───── Extract to read
No one, of course, has ever accused Nails, which is his nickname and his own expression for things he regards as positive, of being polished. He still doesn’t read books because he is afraid they will hurt his batting eye. And who, among those who were there, will ever forget that October night in 1986 when the Mets wrapped up the World Series against the Boston Red Sox and Dykstra kept bulling and pushing the media aside to get at another bottle of champagne? Provoked or provoking, he seems to be love and hate personified--the way he is, perhaps, being the way he thinks he has always had to be.

As a youngster growing up in Garden Grove, for instance, Dykstra and friends would sneak into empty Anaheim Stadium, where he would practice diving into the outfield fences. At Garden Grove High, he would challenge the pitching machine, moving up on it until he was within 40 feet, 30 feet, 20 feet.
──────────
───── Rows
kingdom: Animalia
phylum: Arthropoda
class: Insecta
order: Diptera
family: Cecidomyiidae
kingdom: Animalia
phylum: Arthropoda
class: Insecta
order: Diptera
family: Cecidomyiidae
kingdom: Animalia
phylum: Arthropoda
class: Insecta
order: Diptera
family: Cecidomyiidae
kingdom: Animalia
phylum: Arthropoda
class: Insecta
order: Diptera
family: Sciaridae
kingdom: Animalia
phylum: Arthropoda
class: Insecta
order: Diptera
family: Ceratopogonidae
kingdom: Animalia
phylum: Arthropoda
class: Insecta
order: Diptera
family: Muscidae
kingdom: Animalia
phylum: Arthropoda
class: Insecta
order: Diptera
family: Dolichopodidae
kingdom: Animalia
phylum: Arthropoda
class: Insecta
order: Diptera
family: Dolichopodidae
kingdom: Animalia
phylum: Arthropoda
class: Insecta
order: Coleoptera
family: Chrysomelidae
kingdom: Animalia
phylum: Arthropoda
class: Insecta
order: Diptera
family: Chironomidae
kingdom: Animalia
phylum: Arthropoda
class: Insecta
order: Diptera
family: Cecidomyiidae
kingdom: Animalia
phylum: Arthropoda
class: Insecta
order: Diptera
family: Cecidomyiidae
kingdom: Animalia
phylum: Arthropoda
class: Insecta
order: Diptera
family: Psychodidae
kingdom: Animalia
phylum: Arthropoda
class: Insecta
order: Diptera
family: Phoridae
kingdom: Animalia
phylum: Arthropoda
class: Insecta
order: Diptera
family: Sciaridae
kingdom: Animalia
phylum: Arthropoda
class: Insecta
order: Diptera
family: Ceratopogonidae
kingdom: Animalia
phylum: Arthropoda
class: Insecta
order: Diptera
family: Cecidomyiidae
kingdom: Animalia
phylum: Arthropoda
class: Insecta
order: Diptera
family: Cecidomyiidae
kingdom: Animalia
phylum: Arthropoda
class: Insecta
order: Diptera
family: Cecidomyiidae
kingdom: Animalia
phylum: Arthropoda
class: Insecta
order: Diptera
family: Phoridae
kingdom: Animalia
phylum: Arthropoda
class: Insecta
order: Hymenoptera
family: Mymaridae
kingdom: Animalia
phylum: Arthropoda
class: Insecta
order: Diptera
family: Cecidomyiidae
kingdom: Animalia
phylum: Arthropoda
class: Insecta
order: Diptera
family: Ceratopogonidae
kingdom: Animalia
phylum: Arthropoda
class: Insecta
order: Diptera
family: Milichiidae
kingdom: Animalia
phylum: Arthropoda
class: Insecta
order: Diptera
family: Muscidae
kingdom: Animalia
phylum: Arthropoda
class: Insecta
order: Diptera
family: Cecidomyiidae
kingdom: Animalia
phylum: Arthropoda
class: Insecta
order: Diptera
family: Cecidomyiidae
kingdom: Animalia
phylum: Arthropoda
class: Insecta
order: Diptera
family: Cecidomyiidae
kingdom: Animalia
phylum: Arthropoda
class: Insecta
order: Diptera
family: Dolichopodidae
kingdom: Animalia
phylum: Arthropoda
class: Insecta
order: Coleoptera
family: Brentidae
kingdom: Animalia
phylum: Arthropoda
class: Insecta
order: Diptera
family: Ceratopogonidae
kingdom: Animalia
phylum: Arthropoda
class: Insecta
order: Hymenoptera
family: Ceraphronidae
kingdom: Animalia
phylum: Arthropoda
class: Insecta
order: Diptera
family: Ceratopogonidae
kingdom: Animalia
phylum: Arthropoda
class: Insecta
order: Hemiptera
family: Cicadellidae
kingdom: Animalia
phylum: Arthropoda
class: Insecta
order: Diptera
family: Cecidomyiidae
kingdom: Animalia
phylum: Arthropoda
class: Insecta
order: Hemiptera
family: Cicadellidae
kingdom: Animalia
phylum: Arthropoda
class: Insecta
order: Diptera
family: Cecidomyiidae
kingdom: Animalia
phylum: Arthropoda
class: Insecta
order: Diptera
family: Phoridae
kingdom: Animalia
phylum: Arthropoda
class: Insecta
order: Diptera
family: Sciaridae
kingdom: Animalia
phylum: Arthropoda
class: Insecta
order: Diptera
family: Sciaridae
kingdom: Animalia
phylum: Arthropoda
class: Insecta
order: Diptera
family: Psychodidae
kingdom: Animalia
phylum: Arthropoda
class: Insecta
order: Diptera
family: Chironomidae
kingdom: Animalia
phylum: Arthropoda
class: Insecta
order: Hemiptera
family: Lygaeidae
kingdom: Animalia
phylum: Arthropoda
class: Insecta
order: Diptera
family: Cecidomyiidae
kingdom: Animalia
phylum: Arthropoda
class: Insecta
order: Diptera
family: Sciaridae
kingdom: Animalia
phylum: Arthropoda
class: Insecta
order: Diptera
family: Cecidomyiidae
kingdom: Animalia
──────────
Task directions: Can you carry on the baseball piece about Dykstra, starting right after its last sentence about the pitching machine?

Output for this exercise:
Dan Drake, his baseball coach there, reflected and said: “Lenny dominated our team by the time he was a sophomore. He was short then, maybe 5-8 or so, and people were always telling him he was too short to do this, too short to do that. What that did was light a fire, turn him on. And I think he’s still that way. I think he’s still trying to prove he can play with the big guys.”

Said Nick Leyva, the Philadelphia manager: “I used to hate the little . . . when I was coaching in St. Louis, but now I love him.

“I mean, I grew up in Los Angeles watching Maury Wills, and I worked with guys like Lou Brock and Vince Coleman when I was with the Cardinals, but I don’t think I’ve ever been around a better leadoff hitter than Lenny.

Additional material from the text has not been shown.